We'd like to invite you to take a stroll with us through the past. The "Riverboat Era" of the Skeena River was an important time of growth for the Northwest region of British Columbia, especially from Port Essington on the coast to Hazelton and back again. This is the virtual version of the history we imparted to the people that came to visit us when the physical exhibit was running from July to November 2004.

We had many of the community's long standing members come in and share with us their stories about the early days of Terrace and the surrounding regions. The Kitselas First Nations lent us a traditional canoe paddle, as well as a topographical map of Kitselas Canyon, the most dangerous spot on the Skeena for the Riverboats. Bill and Helene McRae donated an Edison Phonograph, the top from an organ that sat in one of the Riverboats, and several photographs. Lyle Krumm built a model of the SS Inlander and allowed us to use it as a piece in the exhibit while it was open. It was a great tool to illustrate the parts of a riverboat. We also had a model steam engine, like that used to turn the wheel on a sternwheeler.
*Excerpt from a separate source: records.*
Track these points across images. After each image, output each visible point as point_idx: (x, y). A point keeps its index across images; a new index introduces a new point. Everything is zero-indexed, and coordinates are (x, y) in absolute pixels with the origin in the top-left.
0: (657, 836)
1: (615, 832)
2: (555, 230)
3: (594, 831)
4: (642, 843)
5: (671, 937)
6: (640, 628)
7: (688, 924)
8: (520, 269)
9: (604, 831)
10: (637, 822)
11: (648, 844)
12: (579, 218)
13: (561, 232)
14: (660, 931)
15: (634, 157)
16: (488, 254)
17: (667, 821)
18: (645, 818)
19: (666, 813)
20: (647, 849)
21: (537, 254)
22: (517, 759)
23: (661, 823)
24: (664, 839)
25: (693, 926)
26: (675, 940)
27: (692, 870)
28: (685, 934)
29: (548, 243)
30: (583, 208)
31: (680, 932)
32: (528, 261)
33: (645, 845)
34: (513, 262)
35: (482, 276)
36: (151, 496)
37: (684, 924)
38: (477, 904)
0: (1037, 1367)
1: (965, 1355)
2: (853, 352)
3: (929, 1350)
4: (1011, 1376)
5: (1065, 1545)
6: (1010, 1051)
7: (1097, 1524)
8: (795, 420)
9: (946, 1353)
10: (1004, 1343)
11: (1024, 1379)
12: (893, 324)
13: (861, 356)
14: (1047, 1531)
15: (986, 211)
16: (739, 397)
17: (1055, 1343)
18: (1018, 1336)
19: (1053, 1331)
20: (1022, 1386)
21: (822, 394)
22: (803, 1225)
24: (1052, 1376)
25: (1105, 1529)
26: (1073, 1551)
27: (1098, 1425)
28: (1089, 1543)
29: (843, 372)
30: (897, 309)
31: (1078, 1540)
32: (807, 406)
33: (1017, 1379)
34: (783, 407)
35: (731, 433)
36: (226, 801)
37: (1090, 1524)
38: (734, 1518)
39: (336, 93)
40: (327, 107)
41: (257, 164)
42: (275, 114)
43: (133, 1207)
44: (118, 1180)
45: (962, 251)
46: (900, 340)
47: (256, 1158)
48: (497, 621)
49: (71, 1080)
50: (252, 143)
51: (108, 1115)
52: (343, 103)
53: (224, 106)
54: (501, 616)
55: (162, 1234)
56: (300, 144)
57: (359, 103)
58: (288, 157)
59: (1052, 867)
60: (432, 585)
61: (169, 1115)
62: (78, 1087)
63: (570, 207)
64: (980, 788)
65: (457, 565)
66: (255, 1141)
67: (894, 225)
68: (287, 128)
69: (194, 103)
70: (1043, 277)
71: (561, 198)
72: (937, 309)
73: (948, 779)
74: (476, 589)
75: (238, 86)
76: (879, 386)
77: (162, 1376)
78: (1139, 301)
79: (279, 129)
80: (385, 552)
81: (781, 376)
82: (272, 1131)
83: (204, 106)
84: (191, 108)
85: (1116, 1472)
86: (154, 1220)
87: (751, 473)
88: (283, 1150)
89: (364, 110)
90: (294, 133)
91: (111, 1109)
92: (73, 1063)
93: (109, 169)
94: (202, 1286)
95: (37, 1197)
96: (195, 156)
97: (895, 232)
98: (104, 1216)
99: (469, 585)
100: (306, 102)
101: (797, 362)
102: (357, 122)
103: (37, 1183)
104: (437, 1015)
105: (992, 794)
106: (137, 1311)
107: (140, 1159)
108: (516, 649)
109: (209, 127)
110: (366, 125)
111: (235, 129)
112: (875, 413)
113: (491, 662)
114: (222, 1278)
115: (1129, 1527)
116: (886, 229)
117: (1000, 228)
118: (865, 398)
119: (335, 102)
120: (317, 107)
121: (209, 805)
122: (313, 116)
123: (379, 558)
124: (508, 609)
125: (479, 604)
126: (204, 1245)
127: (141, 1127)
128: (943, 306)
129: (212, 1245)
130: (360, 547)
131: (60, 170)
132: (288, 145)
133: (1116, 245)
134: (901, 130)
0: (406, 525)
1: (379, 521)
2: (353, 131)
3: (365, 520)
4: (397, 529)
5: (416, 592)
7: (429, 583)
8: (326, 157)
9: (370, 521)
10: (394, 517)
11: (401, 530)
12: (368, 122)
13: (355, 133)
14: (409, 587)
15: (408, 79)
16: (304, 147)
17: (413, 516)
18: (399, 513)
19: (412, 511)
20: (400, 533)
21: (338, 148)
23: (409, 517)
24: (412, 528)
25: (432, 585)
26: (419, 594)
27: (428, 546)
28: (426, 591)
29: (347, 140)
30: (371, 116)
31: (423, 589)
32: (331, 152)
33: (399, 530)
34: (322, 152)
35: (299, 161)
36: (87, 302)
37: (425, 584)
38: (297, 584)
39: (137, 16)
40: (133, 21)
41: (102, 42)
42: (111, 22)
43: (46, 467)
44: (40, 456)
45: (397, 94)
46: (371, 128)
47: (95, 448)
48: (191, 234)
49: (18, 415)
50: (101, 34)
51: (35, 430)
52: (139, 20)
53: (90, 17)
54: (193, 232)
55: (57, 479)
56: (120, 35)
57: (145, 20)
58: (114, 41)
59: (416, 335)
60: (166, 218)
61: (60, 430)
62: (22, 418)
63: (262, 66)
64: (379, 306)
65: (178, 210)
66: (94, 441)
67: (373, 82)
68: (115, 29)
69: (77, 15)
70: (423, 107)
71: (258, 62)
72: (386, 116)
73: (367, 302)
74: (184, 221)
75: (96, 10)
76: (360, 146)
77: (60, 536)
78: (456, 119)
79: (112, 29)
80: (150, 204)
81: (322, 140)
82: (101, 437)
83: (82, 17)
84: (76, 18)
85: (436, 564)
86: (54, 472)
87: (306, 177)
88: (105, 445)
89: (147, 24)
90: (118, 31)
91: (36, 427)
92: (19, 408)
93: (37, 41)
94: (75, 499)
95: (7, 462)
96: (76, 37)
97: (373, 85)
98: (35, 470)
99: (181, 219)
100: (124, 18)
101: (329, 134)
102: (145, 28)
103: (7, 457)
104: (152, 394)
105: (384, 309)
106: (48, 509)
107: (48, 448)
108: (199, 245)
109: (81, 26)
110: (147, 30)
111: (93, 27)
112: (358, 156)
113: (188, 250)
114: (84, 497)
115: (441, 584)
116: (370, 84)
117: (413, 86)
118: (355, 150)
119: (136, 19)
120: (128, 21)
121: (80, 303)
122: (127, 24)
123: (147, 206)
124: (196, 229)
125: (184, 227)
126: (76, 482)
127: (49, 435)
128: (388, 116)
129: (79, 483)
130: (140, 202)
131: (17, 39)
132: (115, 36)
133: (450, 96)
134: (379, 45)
This, too, was an excellent tool to show patrons of the exhibit the mechanics of a riverboat.

Without the support of the community in this venture, there wouldn't have been much in the exhibit aside from some pictures of the riverboats taken at various points along the river and some dry history gained from the numerous books that are available on the subject. We'd like to say thank you to those in the community, including Mr. and Mrs. McRae, Mr. Krumm, and the Kitselas People, among the many others who shared with us their knowledge and memories on the subject of the sternwheelers on the Skeena, as well as on the early history of Terrace itself.